───── Document

On a point of order, Mr Speaker. I welcome the remarks that you made in your statement earlier about the need for a pause for consultation and for good will and consensus on the appointment of Ms Carol Mills. Do you agree that, at least as regards the procedural and constitutional aspects of the Clerkship, she is not qualified for the role? If so, is it your intention to withdraw the letter of recommendation, at least for the period of the pause and consultation?
I thank the hon. Gentleman for his point of order and the terms in which he expressed it. I say to him that it is not for me to withdraw a name. A decision was reached by a panel. I hope that hon. and right hon. Members will accept that it would not be seemly to comment on the characteristics of, or performance by, individuals participating in a still ongoing process. I referred to the need for a pause and I meant it. I talked about hearing the views of colleagues and I meant it. I also talked about the need to proceed with good will and by consensus. I stand by that and I hope that is regarded as helpful.
Further to that point of order, Mr Speaker. Will you advise me and Members of this House how we can support your proposal to separate the functions of the Clerk of the House and the chief executive? I came to the view when I was Leader of the House in 2003-05 that that was essential. The Clerk needs to be an experienced and specialist expert in parliamentary procedure. The chief executive, however, has a different function. Managing a £200 million budget and 1,500 staff requires very different skills. As Leader of the House at a time of serious security breaches, I recall having to overcome serious resistance among vested interests and fiefdoms in this House, some of which are still here, against the appointment of an independent, professional head of security. Nobody today thinks that that was anything other than absolutely necessary. I urge you, Mr Speaker, to stick to your guns on this separation of the functions.

──────────
───── Source excerpt

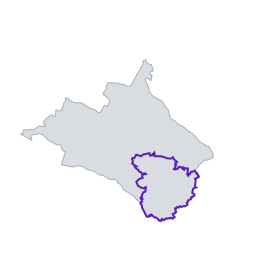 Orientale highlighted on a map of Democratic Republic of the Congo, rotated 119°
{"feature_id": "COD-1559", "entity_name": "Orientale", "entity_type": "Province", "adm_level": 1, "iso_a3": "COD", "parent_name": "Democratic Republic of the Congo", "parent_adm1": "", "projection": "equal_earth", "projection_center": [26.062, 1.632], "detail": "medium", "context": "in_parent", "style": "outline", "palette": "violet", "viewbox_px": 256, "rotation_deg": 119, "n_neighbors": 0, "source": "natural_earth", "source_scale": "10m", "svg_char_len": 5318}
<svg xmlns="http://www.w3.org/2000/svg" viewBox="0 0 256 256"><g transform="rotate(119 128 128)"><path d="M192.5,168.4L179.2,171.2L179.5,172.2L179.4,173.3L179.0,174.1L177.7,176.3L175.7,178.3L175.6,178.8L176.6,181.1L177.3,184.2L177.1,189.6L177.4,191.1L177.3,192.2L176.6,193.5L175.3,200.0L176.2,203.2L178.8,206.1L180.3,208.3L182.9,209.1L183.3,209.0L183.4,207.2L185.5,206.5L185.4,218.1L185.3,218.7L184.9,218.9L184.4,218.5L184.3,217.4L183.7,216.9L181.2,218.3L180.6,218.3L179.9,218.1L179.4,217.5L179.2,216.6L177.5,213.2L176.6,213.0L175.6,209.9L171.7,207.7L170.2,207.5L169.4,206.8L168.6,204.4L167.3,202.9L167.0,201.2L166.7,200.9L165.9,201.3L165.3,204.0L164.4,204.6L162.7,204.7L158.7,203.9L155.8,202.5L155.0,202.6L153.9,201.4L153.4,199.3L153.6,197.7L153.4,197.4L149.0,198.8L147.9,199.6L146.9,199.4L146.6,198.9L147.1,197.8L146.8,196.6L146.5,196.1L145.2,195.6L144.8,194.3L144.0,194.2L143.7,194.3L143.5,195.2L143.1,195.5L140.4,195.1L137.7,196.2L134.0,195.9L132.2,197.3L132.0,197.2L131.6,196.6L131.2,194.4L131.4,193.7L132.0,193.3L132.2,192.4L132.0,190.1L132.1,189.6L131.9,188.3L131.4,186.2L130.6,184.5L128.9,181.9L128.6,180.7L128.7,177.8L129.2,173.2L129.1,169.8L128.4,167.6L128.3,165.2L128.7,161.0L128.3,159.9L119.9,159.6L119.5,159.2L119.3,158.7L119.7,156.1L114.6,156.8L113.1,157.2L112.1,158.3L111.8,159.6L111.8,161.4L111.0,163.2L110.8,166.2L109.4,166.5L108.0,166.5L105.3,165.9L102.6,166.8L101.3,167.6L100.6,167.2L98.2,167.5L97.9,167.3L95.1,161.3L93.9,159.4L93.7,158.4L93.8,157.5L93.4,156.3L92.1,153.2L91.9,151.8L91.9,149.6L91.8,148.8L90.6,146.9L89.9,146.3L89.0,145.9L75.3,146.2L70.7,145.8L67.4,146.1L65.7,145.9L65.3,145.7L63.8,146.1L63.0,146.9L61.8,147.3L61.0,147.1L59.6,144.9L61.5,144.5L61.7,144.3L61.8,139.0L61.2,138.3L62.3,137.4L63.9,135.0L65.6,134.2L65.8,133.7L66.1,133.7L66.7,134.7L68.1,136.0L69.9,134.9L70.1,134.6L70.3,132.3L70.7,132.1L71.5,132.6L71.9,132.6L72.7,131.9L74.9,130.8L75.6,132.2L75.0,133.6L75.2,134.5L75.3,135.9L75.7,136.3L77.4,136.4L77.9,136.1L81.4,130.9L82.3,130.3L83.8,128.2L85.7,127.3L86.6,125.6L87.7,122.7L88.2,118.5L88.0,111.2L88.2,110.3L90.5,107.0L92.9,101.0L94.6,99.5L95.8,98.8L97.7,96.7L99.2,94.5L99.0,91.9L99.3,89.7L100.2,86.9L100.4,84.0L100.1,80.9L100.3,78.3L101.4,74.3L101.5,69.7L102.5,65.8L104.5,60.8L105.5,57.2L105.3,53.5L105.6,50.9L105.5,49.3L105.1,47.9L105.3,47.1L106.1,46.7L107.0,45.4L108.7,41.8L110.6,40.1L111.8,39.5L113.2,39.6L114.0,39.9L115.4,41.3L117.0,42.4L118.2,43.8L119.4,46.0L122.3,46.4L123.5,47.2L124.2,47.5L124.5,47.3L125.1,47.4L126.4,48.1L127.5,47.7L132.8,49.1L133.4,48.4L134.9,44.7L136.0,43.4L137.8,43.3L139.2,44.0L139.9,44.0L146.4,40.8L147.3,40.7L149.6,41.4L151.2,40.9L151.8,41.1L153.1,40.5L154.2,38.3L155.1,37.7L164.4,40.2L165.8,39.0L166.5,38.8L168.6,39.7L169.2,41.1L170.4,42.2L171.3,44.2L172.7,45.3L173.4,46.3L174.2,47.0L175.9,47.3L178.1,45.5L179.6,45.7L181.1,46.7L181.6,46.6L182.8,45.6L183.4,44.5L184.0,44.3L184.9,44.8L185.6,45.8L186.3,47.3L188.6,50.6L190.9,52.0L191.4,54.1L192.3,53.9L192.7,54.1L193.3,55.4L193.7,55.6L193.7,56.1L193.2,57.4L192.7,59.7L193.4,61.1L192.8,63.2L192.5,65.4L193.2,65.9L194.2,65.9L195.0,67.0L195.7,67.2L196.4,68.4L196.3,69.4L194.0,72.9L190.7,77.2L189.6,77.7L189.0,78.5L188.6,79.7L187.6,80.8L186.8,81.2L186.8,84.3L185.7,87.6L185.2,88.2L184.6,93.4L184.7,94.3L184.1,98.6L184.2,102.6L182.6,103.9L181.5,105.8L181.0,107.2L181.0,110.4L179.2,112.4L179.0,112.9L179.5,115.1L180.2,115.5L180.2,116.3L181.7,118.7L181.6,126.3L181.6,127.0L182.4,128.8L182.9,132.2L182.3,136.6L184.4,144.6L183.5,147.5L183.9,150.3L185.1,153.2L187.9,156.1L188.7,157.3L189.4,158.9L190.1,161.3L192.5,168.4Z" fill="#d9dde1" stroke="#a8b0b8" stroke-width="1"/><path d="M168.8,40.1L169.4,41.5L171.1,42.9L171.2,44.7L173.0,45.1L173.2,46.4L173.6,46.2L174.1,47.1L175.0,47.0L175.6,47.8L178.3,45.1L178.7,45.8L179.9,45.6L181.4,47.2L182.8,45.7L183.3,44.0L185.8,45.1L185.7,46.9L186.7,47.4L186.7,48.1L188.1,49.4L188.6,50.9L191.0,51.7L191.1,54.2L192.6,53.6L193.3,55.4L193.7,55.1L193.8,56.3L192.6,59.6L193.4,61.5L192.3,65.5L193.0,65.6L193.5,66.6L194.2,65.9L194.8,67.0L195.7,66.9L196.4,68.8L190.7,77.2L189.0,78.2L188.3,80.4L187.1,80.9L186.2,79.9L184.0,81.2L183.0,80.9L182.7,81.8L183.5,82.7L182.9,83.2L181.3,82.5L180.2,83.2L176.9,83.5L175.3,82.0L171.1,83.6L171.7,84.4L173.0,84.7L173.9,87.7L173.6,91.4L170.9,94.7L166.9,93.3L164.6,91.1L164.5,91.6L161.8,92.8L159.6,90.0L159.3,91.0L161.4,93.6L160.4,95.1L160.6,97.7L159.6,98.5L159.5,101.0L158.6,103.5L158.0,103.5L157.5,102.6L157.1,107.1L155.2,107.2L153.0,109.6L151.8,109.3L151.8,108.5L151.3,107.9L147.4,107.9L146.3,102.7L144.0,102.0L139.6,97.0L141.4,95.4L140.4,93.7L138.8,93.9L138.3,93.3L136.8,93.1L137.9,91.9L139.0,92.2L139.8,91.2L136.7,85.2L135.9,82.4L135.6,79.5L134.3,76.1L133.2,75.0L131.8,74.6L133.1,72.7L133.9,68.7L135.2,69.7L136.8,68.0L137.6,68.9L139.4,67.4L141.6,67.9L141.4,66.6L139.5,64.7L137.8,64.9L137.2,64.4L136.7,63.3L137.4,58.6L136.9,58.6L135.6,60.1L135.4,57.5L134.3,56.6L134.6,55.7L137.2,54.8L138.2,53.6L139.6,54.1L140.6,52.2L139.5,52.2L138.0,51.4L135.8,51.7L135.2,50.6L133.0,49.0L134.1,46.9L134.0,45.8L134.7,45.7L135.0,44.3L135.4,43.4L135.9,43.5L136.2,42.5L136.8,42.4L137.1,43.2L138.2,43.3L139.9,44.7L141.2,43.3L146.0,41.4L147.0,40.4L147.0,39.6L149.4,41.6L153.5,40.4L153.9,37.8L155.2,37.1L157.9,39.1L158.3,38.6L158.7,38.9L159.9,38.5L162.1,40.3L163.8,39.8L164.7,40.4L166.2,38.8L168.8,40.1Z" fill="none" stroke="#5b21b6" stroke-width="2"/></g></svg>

──────────

# The tasks:
a - Retype the Commons exchange between "On a point of" and "pause and consultation?", inclusive.
b - Answer these questions from the Commons exchange:
(i) Whose appointment does the first point of order concern?
(ii) According to the reply, what reached the decision on the name?
(iii) In which years was the final speaker Leader of the House?
c - Proceed with the Commons exchange from the point where it stops.

# Per-task outputs:
a -
On a point of order, Mr Speaker. I welcome the remarks that you made in your statement earlier about the need for a pause for consultation and for good will and consensus on the appointment of Ms Carol Mills. Do you agree that, at least as regards the procedural and constitutional aspects of the Clerkship, she is not qualified for the role? If so, is it your intention to withdraw the letter of recommendation, at least for the period of the pause and consultation?

b -
(i) Ms Carol Mills
(ii) A panel
(iii) 2003-05

c -
I am grateful to the right hon. Gentleman who speaks with the experience of a former Leader of the House. People can express their views on the Floor of the Chamber, in letters to me or to the Leader of the House or the shadow Leader of the House or in the form of one-to-one conversations. I want to hear what people have to say. The right hon. Gentleman has started that process, but it is open to others to continue it. Let me repeat that I wish to hear all views from all Members from all parts of the House.
Further to that point of order, Mr Speaker. Will you confirm that the advisory panel constituted for the purposes of this appointment is now defunct and that inasmuch as you intend to go back to the House and its representatives, you will do so only to the House of Commons Commission?
I am grateful to the right hon. Gentleman for that point of order. I do not know whether it is technically correct to say that the panel is, as he puts it, defunct, but I offer him the assurance I think he seeks that of course matters must proceed by reference to the House of Commons Commission, which meets on Monday 8 September and on the agenda of which there is, of course, an update on this matter.
Further to that point of order, Mr Speaker. I join other colleagues in welcoming what you said at the start of the sitting today. Do you envisage this pause lasting any particular period of time, and will it include any examination of the candidates by the relevant Select Committee?
I am grateful to the right hon. Gentleman. I think that it is sensible to proceed in a timely way and that is why I referred to a modest pause although, of course, I am in the hands of and ready to be guided by the House. With reference to the possibility of pre-appointment scrutiny, to which, I think, the right hon. Gentleman refers, if that is what the House wants that is what the House should have, a point that I think I conveyed with a modicum of clarity in my statement earlier this afternoon.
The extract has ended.